Procurar levar a relação com outras pessoas obtendo a gratificação de sentir que é amado e respeitado pelos outros. Ser carinhoso consigo mesmo e tratar bem de si, alimentando-se de forma saudável, praticando desportos, não cometendo excessos. Estar atento à forma como procura mudar o seu estado de humor. E não começar a esconder ou dissimular aos seus amigos comportamentos que o envergonhem ou o façam sentir desconfortável.
Quais são as características que definem um bom comprador?
O bom comprador poderá ser o indivíduo que compra aquilo que necessita para a sua vida no quotidiano, levando em conta o seu orçamento. Depois de fazer as contas mensais, o bom comprador se permite oferecer pequenos mimos ou lembranças a si próprio ou a outras pessoas
Estudo britânico sugere tratamento
Viciados em compras podem melhorar com antidepressivos
Os antidepressivos podem ajudar no tratamento de pessoas que têm compulsão por comprar, indica uma pesquisa realizada nos Estados Unidos.
O medicamento, denominado citalopram, foi usado em 24 pacientes com o problema pelos investigadores do Centro Médico da Universidade de Stanford, na Califórnia.
Todos os pacientes eram consumidores compulsivos durante, pelo menos dez anos, e sofriam pessoal ou financeiramente por causa do vício das compras problema.

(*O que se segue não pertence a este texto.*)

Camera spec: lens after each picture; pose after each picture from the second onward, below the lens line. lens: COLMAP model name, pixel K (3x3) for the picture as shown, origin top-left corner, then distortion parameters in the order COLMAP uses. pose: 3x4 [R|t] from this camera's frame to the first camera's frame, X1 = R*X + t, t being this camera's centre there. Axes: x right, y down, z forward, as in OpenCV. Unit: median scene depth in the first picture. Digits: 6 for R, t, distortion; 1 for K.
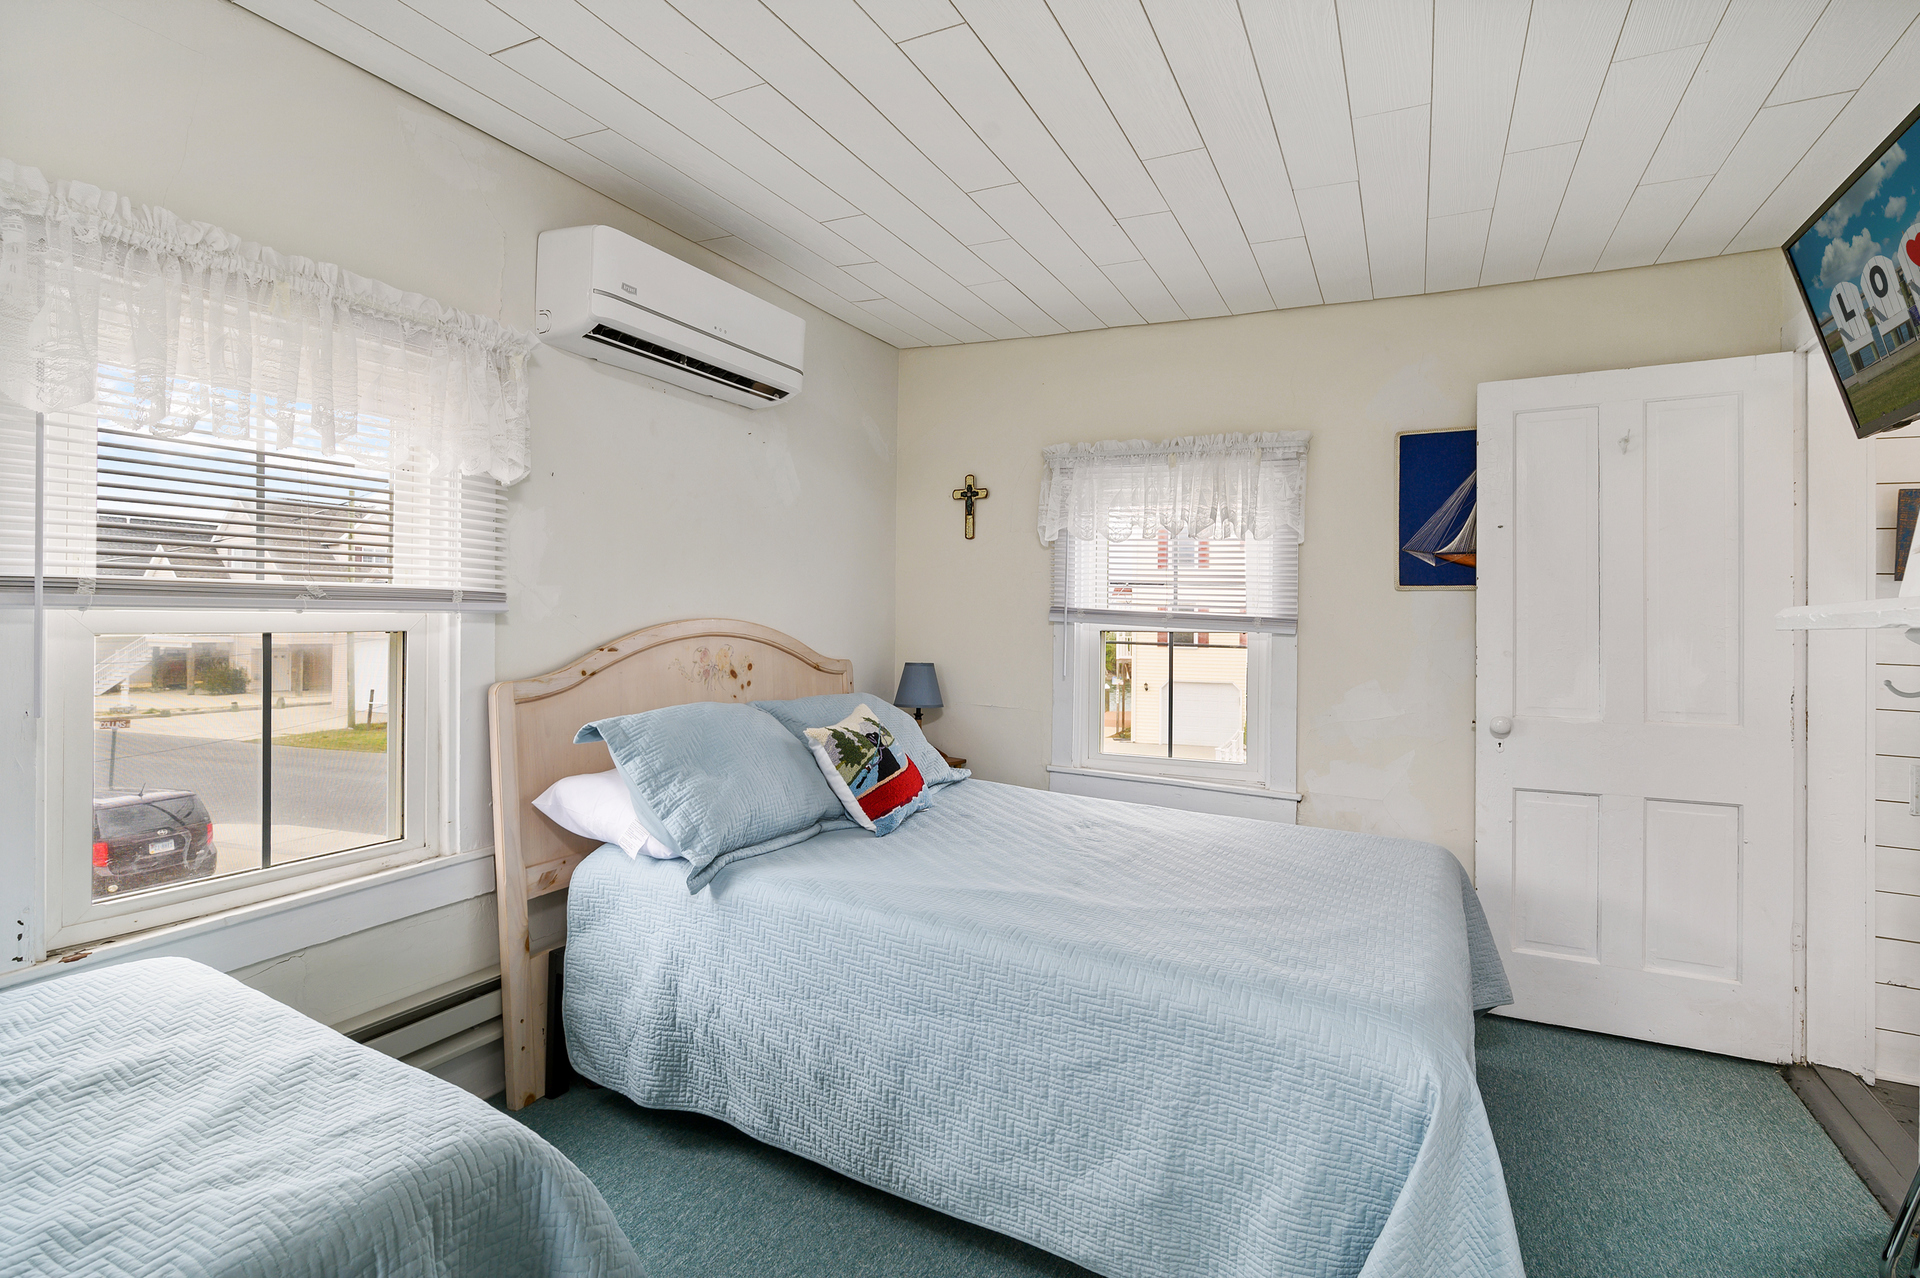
lens RADIAL K [[906.8, 0, 954.9], [0, 906.8, 602.5], [0, 0, 1]] dist [-0.002363, -0.000454]
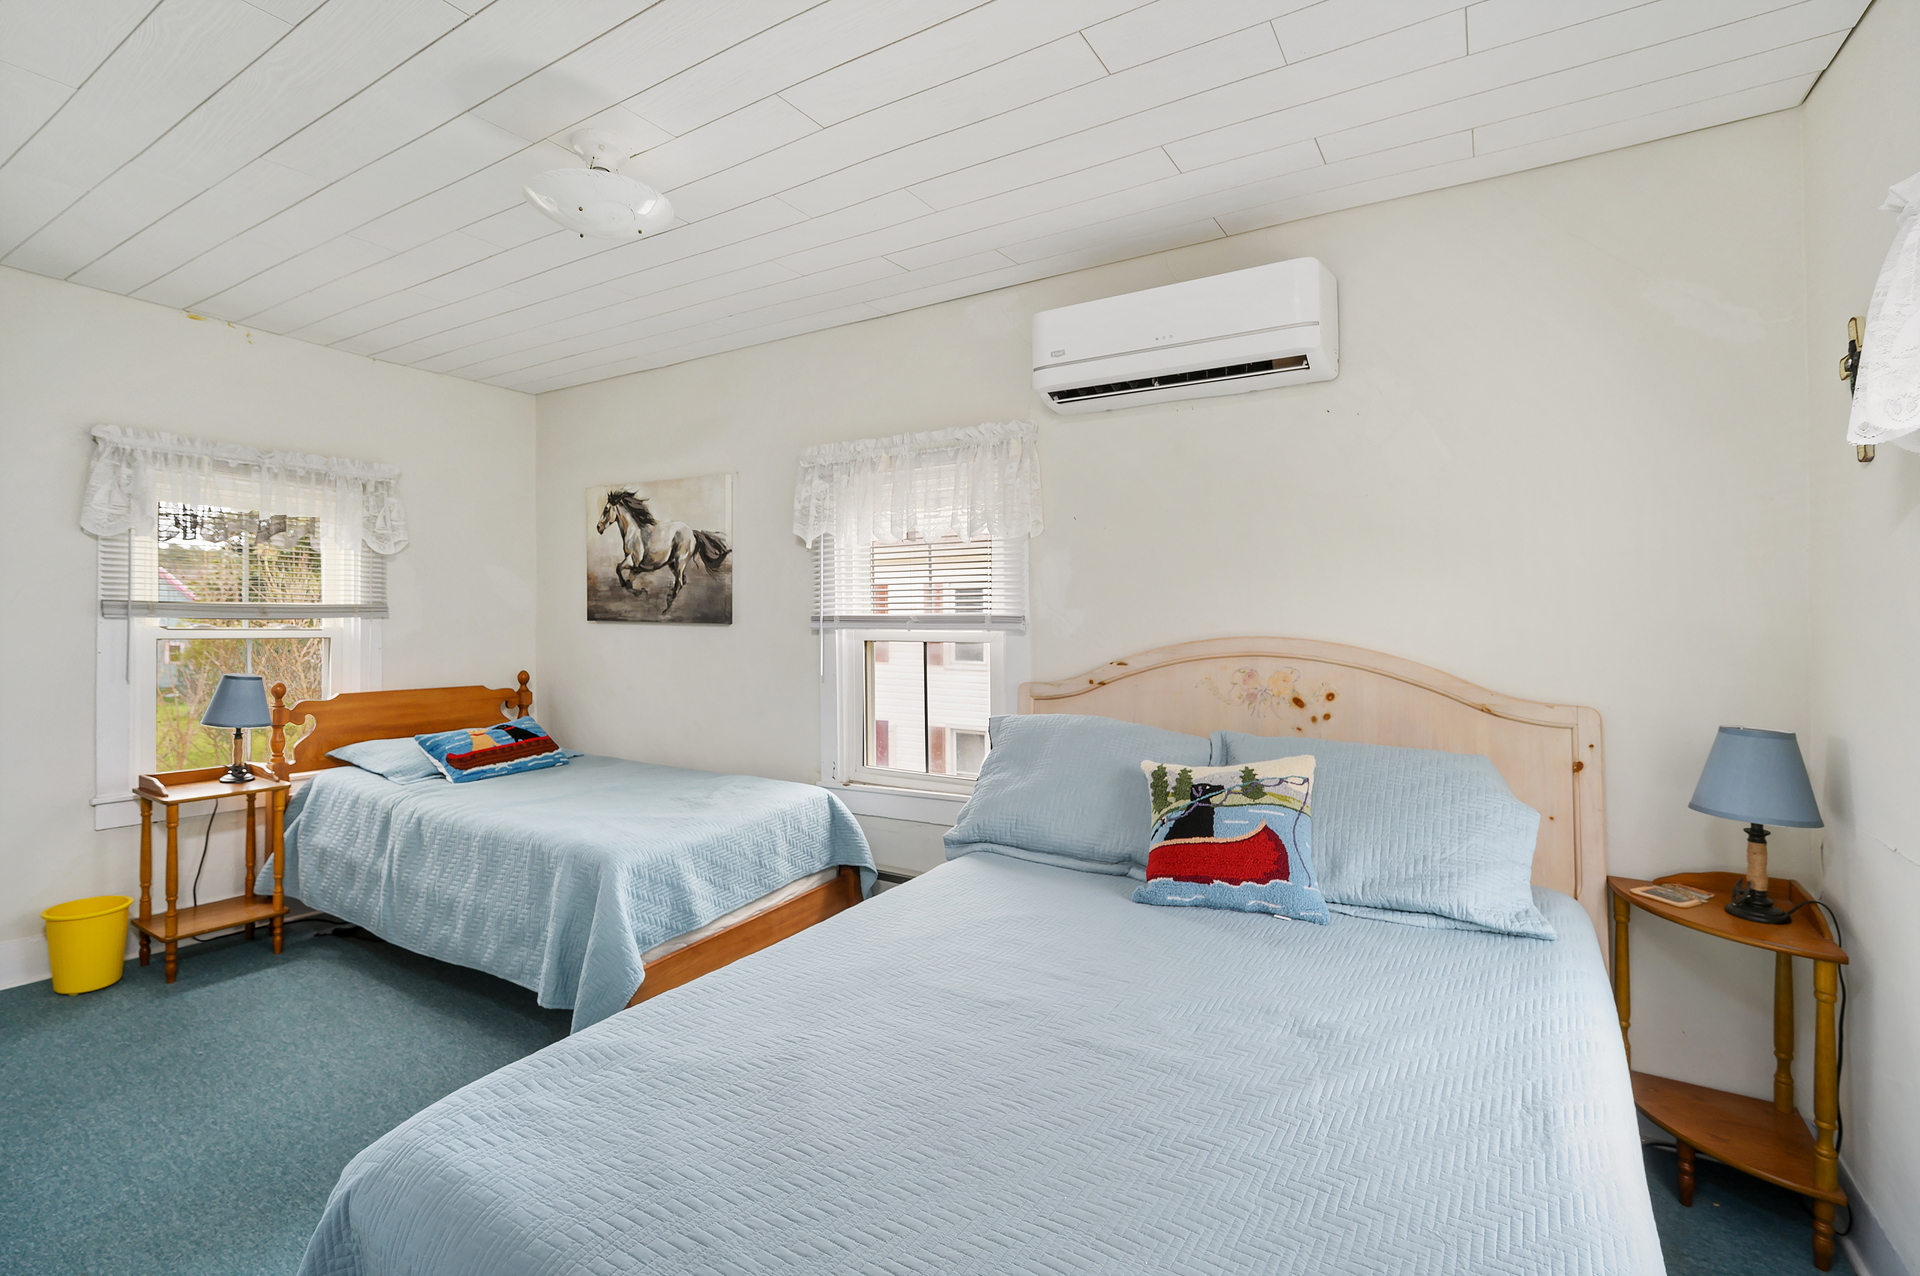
lens RADIAL K [[841.4, 0, 960.4], [0, 841.4, 612.5], [0, 0, 1]] dist [0.002873, 0.000489]
pose [[-0.067730, -0.033695, -0.997135, 1.201244], [0.005687, 0.999400, -0.034158, 0.041655], [0.997687, -0.007984, -0.067498, 1.558870]]
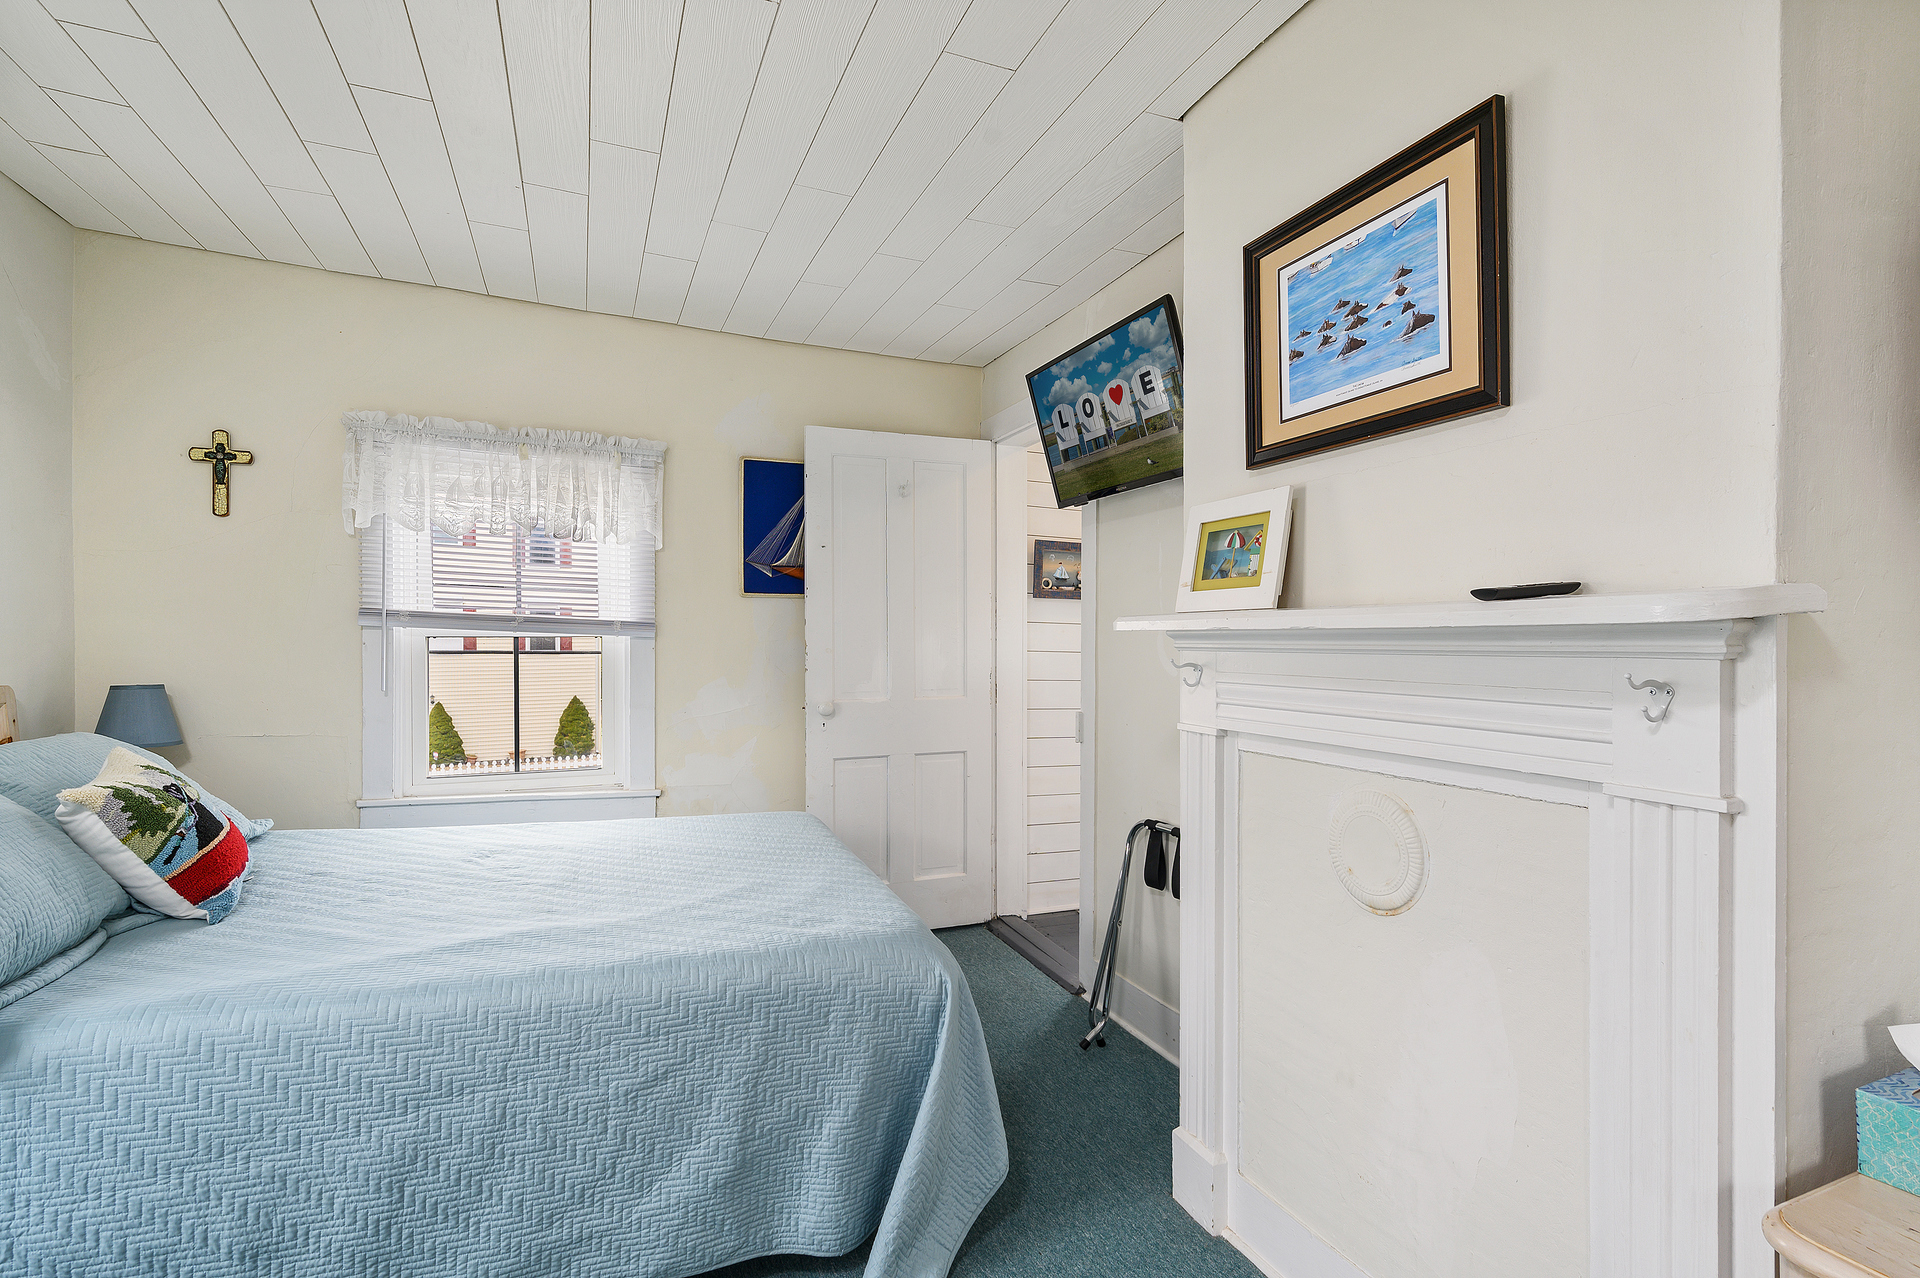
lens RADIAL K [[901.9, 0, 960.0], [0, 901.9, 639.0], [0, 0, 1]] dist [-0.000147, 0.000239]
pose [[0.651813, -0.015836, 0.758214, -0.212396], [-0.010925, 0.999482, 0.030267, 0.002139], [-0.758301, -0.028012, 0.651303, 0.075045]]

Um deles possuía 55 máquinas fotográficas, enquanto outro tinha mais de dois mil alicates.
Cada paciente recebeu a droga por sete semanas. E, ao longo da investigação, os cientistas concluíram que o remédio reduzia a compulsão por comprar em cerca de dois terços dos pacientes.
Em seguida, durante nove semanas, parte do grupo recebeu o mesmo fármaco, enquanto outros, sem serem avisados, tomaram comprimidos de placebo. Cinco dos oito pacientes que receberam o placebo tiveram recaídas. Mas, ao invés, todos os que continuaram a tomar a droga disseram ter perdido o interesse em comprar. Muitos dos doentes deslocaram-se até aos centros comerciais, mas não compraram absolutamente nada.

Para a coordenadora do estudo, Lorrin Koran, a «esperança é que as pessoas com este problema descobrirão que há tratamento e que não precisam mais sofrer.»
Entretanto, muitos especialistas discordam do uso de drogas para tratar problemas como a compulsão por comprar. Para Robert Lefever, director do centro de recuperação Promis, na Grã-Bretanha, é errado usar medicação nesses casos, porque apenas substitui um vício por outro. «É claro que os antidepressivos ajudam no problema, da mesma forma que ajudam a tratar a dependência do álcool», afirmou o médico à BBC. «Mas os medicamentos são apenas outro vício. É a mesma relação da metadona com a heroína.»